Exercise directions:
Render the lines of the records below that run from the one containing "left wrist: (708, 1594, 3)" through the one containing "right hip: (1075, 1536, 2)", both included, as a numbered list, dropping any blank lines.

◇ ◇ ◇ ◇ ◇ ◇ ◇

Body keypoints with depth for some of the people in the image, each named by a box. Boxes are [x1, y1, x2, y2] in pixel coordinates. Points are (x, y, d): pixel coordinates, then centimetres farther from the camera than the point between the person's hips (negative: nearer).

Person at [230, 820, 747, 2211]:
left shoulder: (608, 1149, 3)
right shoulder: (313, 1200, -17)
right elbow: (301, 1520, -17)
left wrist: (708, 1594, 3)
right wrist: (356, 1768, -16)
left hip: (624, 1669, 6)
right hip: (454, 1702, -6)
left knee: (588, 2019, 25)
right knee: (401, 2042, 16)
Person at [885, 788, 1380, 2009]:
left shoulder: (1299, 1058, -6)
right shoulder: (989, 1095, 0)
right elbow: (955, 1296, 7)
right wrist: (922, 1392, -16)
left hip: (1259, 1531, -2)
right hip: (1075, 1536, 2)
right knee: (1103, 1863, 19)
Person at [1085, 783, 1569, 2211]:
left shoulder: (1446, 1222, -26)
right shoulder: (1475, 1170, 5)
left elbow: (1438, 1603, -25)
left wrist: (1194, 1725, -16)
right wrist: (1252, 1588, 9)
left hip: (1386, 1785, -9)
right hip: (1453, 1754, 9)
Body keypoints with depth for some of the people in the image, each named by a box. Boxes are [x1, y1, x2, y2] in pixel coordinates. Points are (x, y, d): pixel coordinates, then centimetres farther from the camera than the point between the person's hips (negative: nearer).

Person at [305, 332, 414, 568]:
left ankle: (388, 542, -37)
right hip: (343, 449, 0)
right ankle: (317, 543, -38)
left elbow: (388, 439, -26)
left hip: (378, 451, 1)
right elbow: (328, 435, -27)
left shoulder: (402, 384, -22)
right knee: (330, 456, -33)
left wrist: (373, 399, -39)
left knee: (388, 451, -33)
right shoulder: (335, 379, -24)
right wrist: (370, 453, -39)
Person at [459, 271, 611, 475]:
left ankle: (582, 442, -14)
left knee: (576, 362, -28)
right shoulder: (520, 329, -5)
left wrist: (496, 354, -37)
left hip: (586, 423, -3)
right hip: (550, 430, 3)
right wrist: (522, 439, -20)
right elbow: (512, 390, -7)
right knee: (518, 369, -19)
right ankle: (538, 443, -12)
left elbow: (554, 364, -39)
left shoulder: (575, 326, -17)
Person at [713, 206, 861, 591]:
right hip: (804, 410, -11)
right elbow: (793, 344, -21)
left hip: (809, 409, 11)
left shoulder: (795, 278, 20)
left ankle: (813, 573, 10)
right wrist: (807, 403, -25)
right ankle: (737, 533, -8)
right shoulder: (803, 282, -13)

◇ ◇ ◇ ◇ ◇ ◇ ◇

Task output:
1. left wrist: (708, 1594, 3)
2. right wrist: (356, 1768, -16)
3. left hip: (624, 1669, 6)
4. right hip: (454, 1702, -6)
5. left knee: (588, 2019, 25)
6. right knee: (401, 2042, 16)
7. Person at [885, 788, 1380, 2009]:
8. left shoulder: (1299, 1058, -6)
9. right shoulder: (989, 1095, 0)
10. right elbow: (955, 1296, 7)
11. right wrist: (922, 1392, -16)
12. left hip: (1259, 1531, -2)
13. right hip: (1075, 1536, 2)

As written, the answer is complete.